WHAT THE EXERCISE ASKS: Give the number of lines in the following entries that contain the word "Right", with nothing added.

===== THE DATA

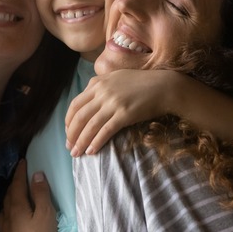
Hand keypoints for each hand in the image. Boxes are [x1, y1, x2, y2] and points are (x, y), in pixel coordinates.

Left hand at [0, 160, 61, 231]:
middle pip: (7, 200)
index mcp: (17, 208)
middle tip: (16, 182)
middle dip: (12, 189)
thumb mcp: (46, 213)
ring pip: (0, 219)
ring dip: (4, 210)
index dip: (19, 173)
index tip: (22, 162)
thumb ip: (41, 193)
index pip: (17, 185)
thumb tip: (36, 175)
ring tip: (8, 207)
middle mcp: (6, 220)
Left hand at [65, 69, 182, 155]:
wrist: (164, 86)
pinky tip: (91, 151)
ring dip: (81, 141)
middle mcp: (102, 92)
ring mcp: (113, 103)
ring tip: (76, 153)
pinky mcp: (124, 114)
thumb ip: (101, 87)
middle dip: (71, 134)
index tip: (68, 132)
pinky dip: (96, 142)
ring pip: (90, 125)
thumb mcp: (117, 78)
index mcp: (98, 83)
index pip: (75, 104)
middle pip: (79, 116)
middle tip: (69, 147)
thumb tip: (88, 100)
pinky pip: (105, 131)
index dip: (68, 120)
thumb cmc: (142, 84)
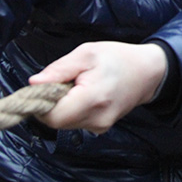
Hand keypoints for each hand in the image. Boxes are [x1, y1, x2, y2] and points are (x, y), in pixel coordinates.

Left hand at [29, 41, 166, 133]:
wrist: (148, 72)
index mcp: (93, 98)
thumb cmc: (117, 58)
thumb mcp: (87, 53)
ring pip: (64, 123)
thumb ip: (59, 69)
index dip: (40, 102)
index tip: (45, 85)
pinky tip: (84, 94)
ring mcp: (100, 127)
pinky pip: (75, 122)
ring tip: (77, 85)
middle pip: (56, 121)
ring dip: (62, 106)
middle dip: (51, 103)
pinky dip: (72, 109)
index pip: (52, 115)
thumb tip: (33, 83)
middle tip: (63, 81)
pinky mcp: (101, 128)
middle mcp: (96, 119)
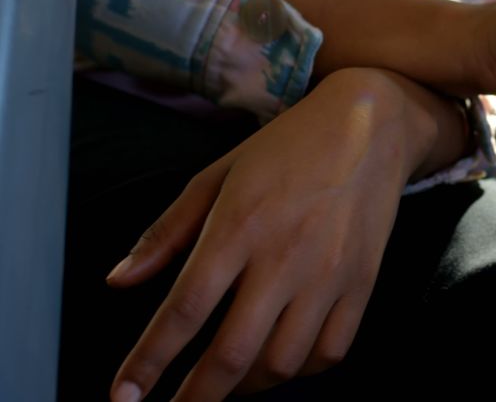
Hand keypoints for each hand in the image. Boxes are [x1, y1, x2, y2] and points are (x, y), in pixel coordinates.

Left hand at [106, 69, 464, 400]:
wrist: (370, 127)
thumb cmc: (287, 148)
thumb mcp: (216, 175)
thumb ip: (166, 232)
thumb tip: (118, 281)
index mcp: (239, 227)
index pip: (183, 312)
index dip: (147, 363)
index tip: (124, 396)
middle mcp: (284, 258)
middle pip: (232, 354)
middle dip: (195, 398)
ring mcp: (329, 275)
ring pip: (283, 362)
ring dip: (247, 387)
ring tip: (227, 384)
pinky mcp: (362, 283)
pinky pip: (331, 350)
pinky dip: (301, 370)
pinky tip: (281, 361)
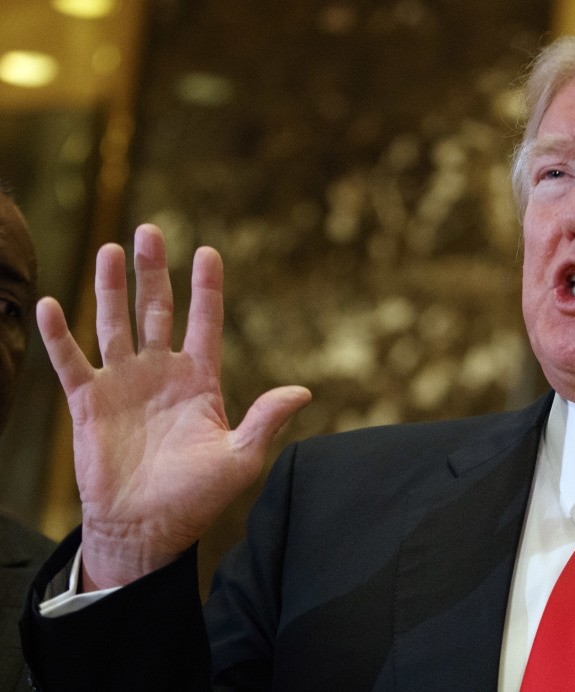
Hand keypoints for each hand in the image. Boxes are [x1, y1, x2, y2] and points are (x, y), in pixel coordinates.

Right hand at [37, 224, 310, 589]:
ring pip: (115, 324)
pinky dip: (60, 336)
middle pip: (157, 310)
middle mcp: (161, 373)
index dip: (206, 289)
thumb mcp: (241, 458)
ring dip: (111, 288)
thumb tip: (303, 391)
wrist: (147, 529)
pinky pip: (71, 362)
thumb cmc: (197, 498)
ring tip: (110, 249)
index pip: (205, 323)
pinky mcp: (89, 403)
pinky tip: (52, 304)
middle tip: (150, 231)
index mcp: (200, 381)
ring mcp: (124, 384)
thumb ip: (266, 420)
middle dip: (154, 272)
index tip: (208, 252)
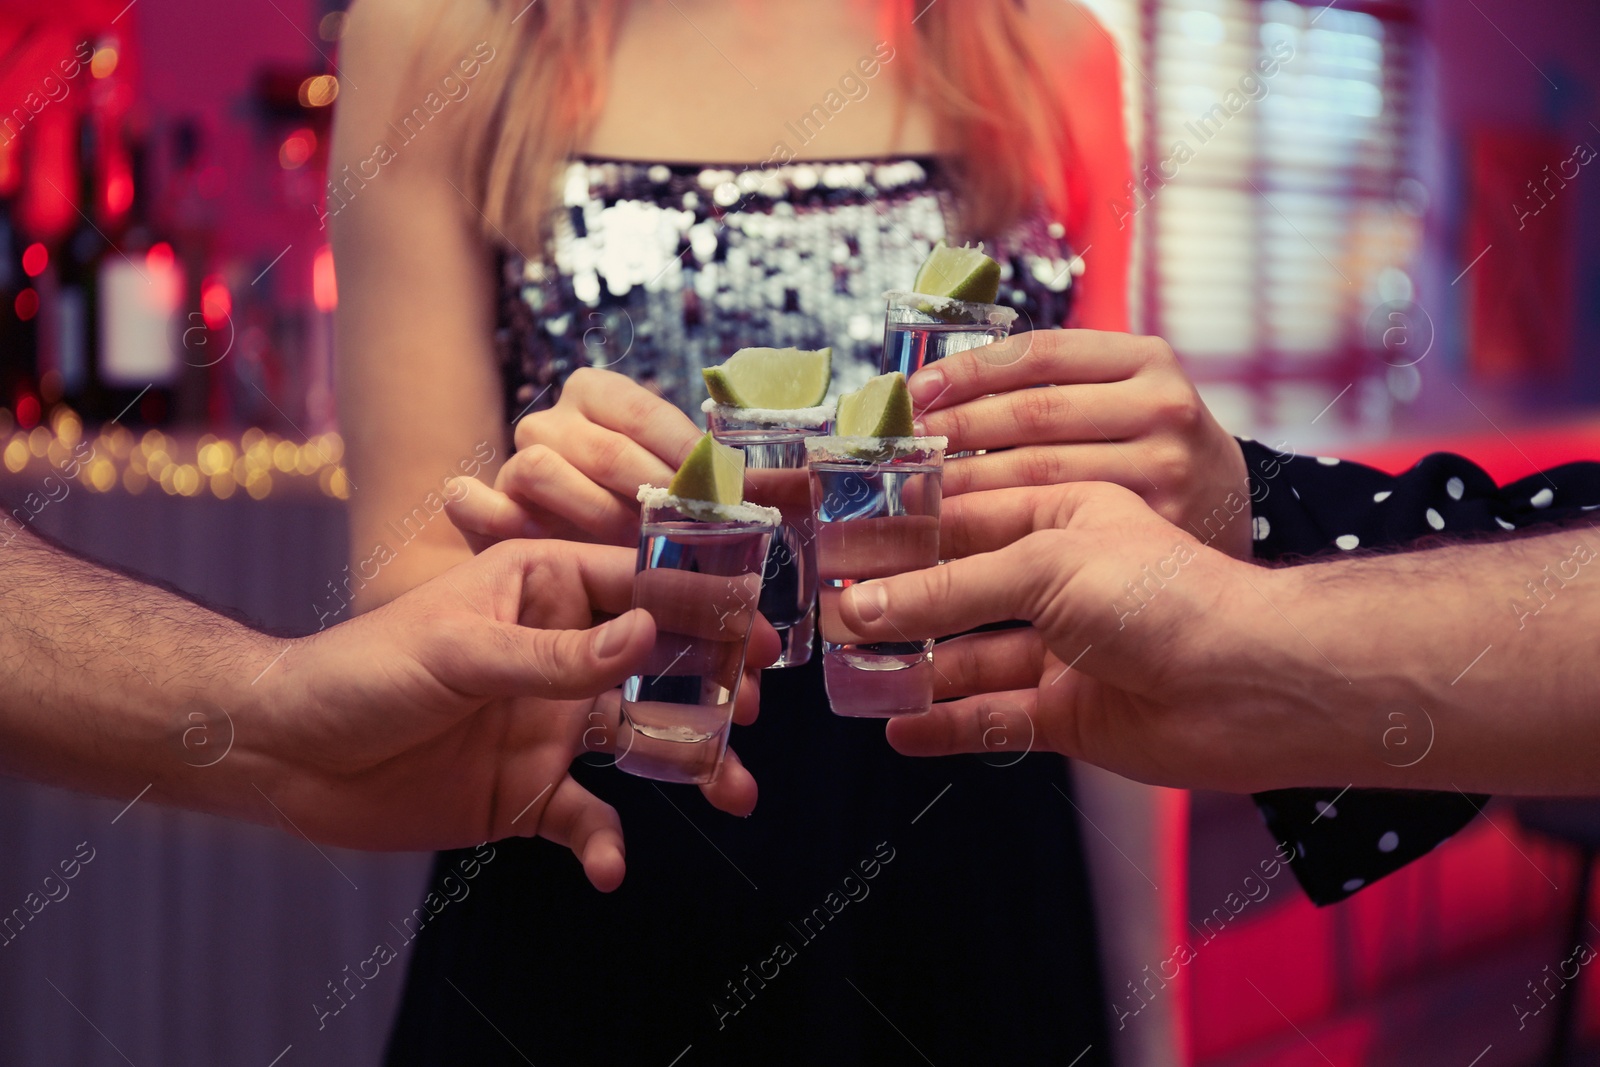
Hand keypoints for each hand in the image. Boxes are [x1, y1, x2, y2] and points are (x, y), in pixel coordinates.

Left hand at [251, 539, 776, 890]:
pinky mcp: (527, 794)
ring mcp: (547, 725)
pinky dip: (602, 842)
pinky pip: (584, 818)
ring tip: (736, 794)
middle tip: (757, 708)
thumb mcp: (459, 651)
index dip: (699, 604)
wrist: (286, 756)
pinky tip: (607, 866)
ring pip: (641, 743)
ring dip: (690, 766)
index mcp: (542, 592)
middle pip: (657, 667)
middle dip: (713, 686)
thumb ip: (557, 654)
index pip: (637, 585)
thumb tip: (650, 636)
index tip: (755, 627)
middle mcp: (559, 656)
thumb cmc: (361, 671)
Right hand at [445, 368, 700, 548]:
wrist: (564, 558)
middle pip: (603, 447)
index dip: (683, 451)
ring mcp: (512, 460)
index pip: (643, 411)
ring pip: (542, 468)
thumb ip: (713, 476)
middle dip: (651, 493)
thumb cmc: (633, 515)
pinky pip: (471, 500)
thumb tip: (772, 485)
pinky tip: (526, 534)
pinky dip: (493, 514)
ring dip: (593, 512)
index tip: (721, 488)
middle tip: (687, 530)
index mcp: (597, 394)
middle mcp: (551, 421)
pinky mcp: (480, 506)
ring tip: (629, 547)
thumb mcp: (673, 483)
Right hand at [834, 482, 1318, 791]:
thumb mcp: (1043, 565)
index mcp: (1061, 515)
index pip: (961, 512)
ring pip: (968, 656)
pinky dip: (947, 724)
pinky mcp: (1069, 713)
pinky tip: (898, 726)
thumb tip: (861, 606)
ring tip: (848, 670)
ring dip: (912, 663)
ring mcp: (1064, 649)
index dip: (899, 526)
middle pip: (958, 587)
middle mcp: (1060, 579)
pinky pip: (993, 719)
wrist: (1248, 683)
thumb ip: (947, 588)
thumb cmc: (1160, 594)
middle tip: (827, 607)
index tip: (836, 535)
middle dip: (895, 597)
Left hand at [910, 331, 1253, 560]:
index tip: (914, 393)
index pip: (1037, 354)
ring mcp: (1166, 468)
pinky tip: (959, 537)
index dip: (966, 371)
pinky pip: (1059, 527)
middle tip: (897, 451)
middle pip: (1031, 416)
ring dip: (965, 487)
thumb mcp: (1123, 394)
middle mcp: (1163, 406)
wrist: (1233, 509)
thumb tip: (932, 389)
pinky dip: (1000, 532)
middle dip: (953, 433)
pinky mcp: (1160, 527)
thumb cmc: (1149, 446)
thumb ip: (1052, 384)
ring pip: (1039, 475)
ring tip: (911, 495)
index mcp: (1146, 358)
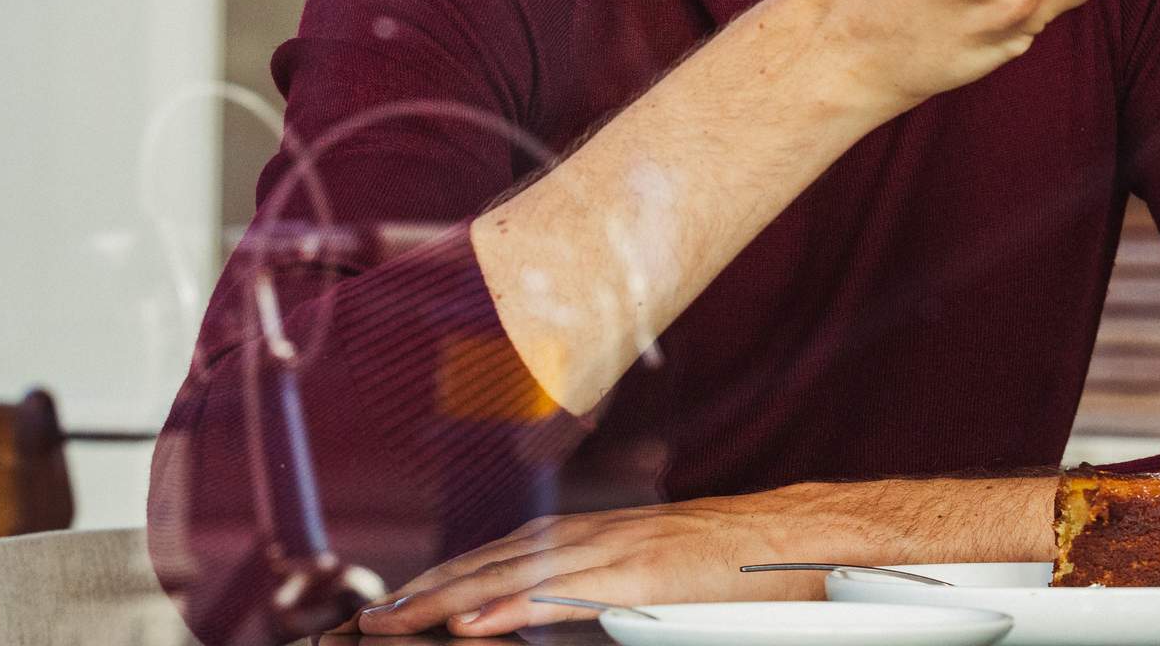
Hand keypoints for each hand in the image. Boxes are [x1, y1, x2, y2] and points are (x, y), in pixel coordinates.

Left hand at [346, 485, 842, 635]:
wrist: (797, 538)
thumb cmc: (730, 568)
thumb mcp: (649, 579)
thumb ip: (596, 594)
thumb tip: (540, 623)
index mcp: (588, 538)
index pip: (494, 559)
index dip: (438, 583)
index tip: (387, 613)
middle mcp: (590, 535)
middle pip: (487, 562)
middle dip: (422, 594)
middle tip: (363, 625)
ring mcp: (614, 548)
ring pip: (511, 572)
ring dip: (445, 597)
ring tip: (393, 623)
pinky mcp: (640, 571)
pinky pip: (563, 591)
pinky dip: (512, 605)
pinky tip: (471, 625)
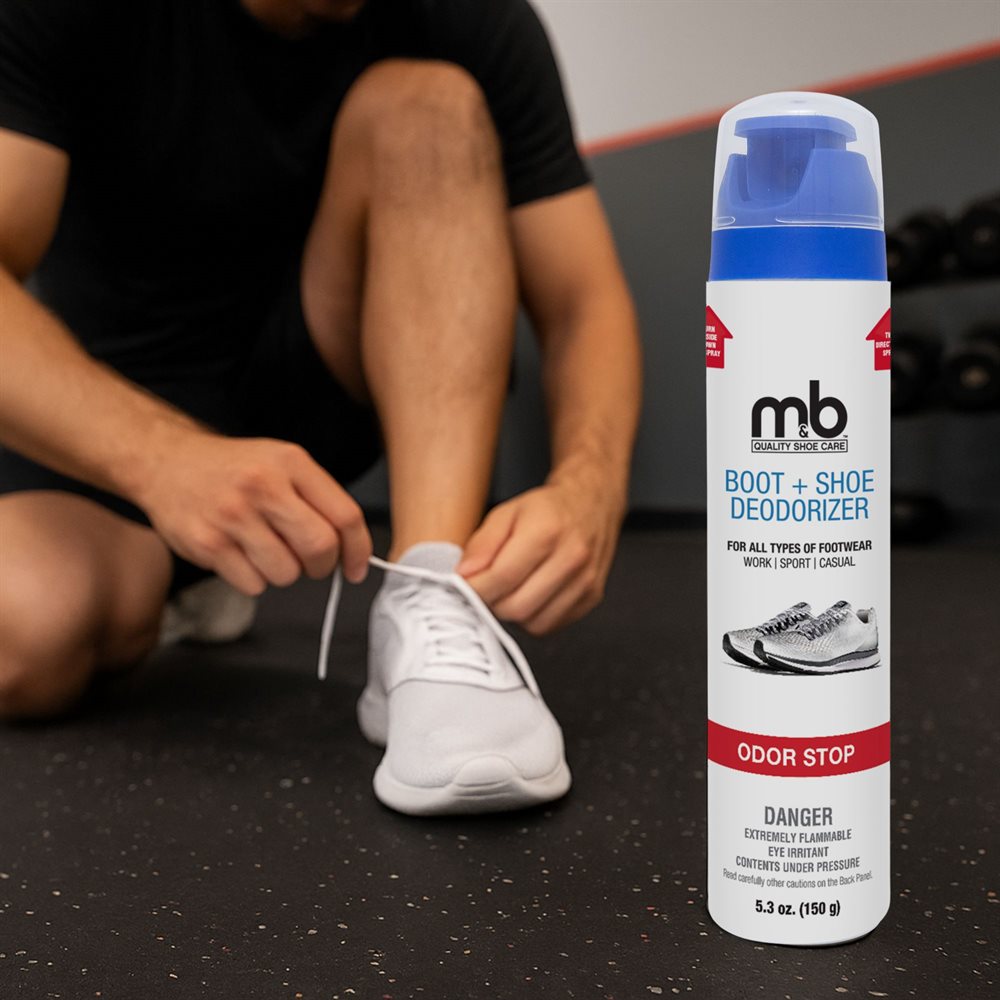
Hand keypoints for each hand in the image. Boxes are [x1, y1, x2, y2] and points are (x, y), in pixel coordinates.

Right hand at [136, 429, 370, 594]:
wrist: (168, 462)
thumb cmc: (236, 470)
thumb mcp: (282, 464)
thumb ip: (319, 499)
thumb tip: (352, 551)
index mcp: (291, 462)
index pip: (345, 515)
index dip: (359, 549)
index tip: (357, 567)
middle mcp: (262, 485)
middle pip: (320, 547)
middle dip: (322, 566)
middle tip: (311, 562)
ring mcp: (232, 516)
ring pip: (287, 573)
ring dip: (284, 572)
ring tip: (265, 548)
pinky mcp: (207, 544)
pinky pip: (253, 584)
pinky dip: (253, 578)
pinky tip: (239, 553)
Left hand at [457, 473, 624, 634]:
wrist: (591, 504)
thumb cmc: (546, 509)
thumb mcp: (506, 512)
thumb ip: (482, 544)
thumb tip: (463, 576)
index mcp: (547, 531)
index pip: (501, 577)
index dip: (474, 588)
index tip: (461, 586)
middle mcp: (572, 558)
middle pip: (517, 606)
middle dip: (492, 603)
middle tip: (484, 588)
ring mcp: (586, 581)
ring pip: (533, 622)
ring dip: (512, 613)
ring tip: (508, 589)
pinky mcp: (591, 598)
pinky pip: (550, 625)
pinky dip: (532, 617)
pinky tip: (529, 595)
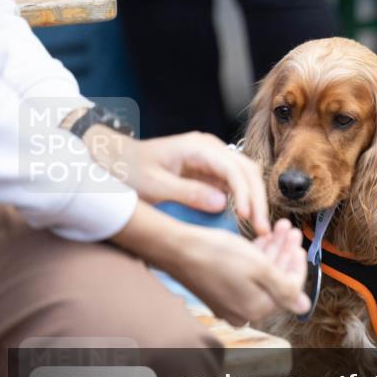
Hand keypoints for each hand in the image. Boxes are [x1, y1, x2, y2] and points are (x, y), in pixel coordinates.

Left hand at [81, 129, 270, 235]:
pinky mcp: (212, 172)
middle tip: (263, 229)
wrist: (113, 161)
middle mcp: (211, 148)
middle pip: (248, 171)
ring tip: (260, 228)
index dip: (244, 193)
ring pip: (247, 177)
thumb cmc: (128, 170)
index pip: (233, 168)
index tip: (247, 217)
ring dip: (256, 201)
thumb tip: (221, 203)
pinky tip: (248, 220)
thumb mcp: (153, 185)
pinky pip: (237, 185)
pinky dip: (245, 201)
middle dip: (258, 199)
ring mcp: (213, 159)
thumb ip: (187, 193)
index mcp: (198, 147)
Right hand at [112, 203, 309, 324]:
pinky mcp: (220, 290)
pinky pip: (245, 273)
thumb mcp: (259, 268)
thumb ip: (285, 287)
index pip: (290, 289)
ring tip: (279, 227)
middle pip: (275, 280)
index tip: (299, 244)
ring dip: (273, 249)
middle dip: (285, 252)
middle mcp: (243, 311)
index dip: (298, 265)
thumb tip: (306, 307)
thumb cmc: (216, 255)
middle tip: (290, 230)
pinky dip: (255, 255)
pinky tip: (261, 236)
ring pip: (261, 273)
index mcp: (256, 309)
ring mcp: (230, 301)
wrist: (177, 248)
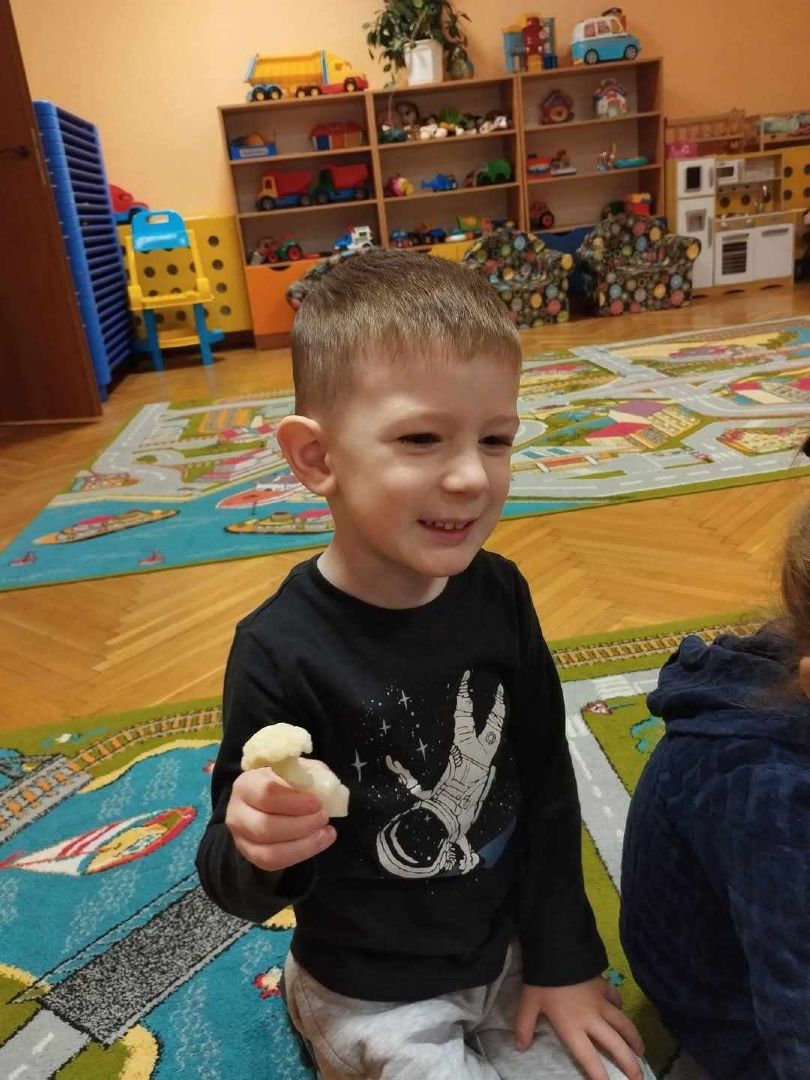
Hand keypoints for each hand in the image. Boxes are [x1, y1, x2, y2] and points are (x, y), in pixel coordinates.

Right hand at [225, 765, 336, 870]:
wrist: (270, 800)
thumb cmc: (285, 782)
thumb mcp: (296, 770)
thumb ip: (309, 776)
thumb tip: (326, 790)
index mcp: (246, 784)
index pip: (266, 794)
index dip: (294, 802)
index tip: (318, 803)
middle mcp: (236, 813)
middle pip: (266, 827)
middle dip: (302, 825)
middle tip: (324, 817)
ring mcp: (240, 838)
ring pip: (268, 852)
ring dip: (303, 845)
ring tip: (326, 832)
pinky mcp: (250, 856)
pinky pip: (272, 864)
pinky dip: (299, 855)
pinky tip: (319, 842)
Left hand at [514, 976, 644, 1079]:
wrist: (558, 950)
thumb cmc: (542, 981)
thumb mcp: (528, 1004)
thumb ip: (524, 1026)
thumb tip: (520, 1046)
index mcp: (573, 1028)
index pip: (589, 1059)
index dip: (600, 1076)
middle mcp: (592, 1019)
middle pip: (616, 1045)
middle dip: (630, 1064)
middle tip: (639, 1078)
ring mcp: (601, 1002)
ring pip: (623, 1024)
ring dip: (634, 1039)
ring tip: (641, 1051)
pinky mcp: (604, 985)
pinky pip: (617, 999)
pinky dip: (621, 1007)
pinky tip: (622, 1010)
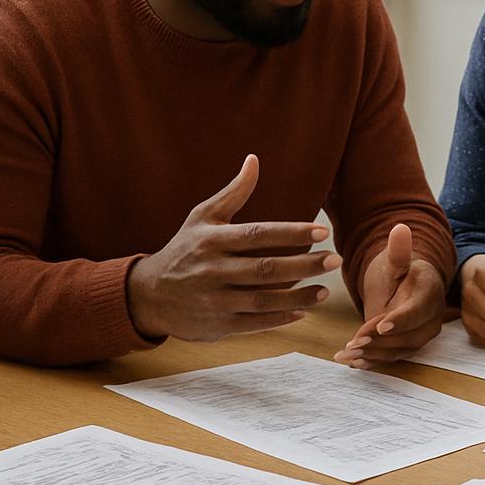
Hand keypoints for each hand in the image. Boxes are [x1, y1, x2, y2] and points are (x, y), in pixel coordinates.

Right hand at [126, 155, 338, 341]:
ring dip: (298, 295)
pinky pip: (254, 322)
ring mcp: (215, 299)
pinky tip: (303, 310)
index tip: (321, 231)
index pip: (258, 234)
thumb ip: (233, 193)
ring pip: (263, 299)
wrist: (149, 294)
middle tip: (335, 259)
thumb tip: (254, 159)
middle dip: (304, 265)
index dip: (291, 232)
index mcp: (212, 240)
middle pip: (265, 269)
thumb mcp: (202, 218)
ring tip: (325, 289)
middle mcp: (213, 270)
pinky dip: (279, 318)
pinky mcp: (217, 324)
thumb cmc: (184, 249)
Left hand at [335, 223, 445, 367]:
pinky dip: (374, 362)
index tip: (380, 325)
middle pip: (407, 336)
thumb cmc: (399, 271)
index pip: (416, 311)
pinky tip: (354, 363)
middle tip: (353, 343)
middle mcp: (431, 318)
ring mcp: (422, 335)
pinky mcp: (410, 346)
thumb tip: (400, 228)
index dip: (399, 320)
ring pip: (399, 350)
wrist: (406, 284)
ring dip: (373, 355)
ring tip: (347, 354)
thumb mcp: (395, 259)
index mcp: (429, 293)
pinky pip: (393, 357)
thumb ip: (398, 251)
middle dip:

==========

ANSWER TO THIS TASK: 7